El empleo continúa siendo uno de los principales retos para las personas con discapacidad intelectual, especialmente en una economía donde la digitalización es esencial. Aunque la tecnología crea nuevas oportunidades, también amplía la brecha digital, dejando atrás a quienes no tienen las competencias necesarias. Según el INE, solo el 21,9% de las personas con discapacidad intelectual trabaja y apenas un 2% lo hace en empresas ordinarias, donde las habilidades digitales son imprescindibles para la mayoría de tareas.
Este escenario muestra la necesidad urgente de formar a las personas con síndrome de Down en competencias digitales para acceder a empleos en sectores cada vez más tecnológicos. También exige que las entidades que las apoyan avancen en su propia transformación digital, ya que muchas carecen de recursos y formación adecuados. Capacitar a personas, profesionales y entidades permitirá superar estas barreras, mejorar la empleabilidad y fortalecer la calidad y eficacia de los servicios de apoyo al empleo.

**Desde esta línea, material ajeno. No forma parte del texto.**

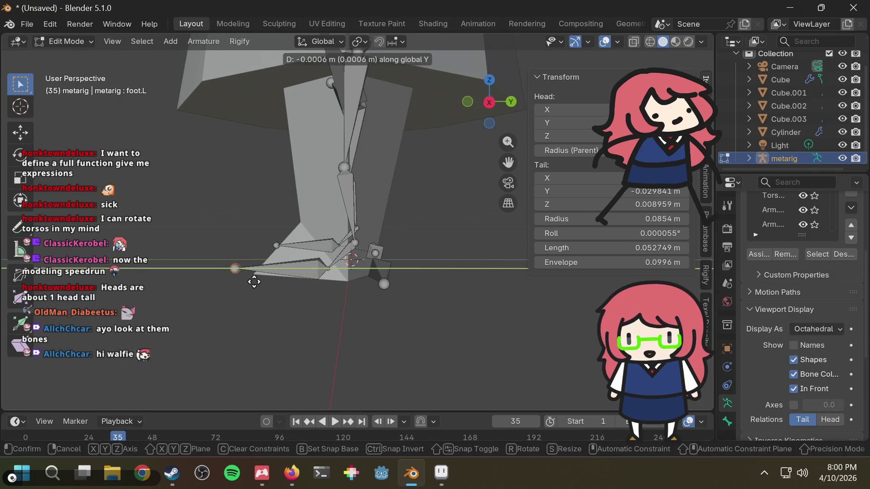
click(281, 283)
mouse_move(281, 282)
middle_down()
mouse_move(336, 306)
mouse_move(374, 339)
mouse_move(268, 256)
mouse_move(249, 268)
middle_up()
key(g)
key(y)
click(330, 279)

El proyecto propone una estrategia integral para reducir la brecha digital que actualmente limita las oportunidades de acceso al empleo de las personas con síndrome de Down y otras discapacidades intelectuales.
Para responder a este reto, la iniciativa actúa en tres frentes complementarios:
Formación digital para personas con síndrome de Down y discapacidad intelectual, orientada a desarrollar competencias prácticas para la búsqueda activa de empleo y el desempeño laboral.
Transformación digital de las entidades sociales, dotándolas de herramientas y procesos tecnológicos que mejoren su eficiencia, seguimiento y capacidad de apoyo.
Capacitación especializada de profesionales de apoyo, para que incorporen el uso de tecnologías accesibles en sus metodologías de orientación y empleo con apoyo.
A través de este enfoque, el proyecto utiliza la tecnología como una verdadera palanca de inclusión laboral, modernizando a las entidades, mejorando la empleabilidad de las personas usuarias, y mejorando la calidad de los apoyos que reciben.
El proyecto beneficia directamente a personas con síndrome de Down y otras discapacidades intelectuales, mejorando su empleabilidad; e indirectamente, a profesionales, entidades, empresas y familias involucradas en su acompañamiento.